*** Block opens ***
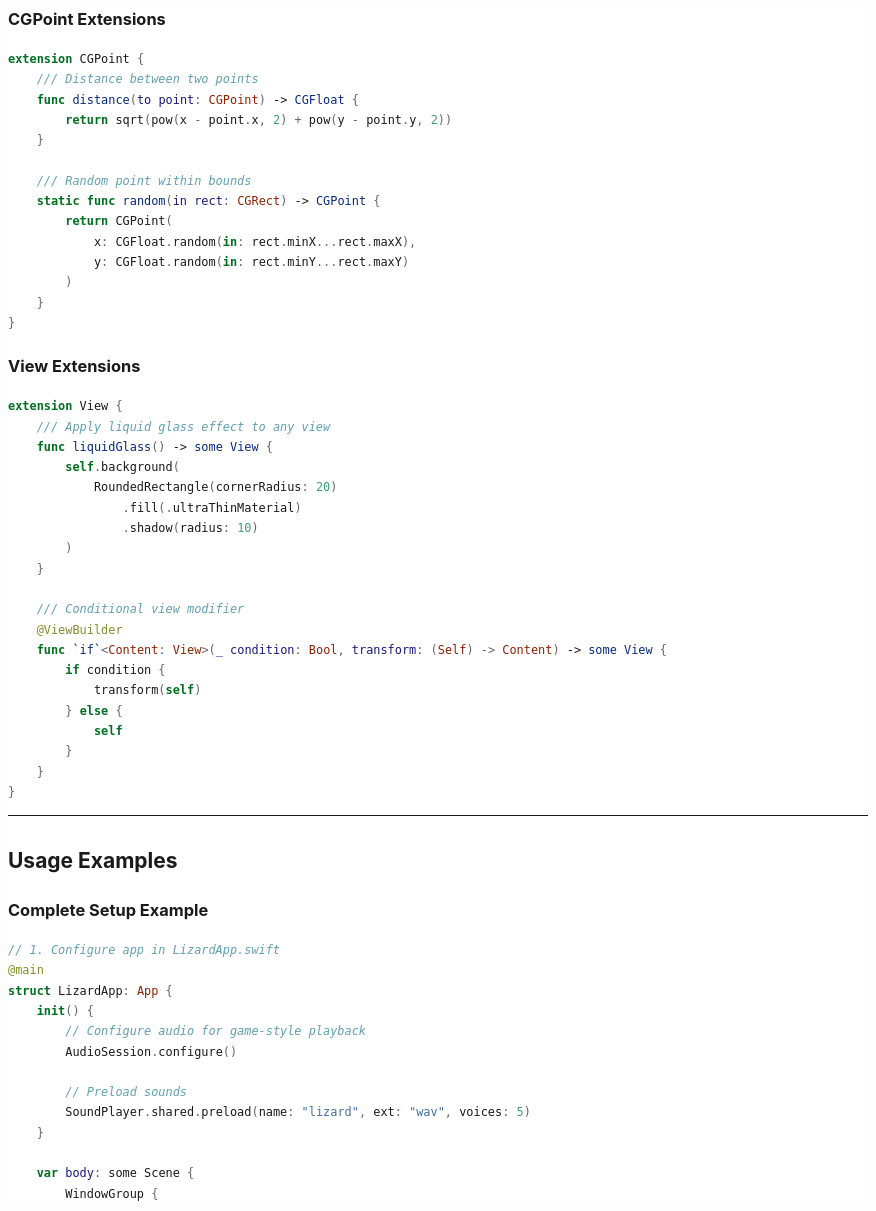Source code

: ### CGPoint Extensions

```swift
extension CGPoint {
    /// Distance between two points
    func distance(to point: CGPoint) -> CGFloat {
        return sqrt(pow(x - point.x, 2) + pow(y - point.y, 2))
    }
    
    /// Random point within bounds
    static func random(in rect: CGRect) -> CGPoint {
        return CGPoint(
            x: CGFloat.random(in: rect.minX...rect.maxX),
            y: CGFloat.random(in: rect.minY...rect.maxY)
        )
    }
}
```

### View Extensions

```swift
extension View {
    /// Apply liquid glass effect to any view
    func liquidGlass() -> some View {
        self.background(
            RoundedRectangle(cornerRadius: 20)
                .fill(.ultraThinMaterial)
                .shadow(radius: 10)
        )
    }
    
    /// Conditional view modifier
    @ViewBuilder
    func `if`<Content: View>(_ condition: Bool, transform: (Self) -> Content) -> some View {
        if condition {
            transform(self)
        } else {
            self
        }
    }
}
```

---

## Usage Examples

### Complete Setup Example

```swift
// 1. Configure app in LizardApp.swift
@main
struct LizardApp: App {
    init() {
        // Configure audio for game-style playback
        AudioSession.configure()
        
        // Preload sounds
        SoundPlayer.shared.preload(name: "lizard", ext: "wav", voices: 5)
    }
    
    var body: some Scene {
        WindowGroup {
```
*** Block closes ***
● Try it: Go through the records above and copy every line holding the word "Extensions".

● Exercise output:
: ### CGPoint Extensions
### View Extensions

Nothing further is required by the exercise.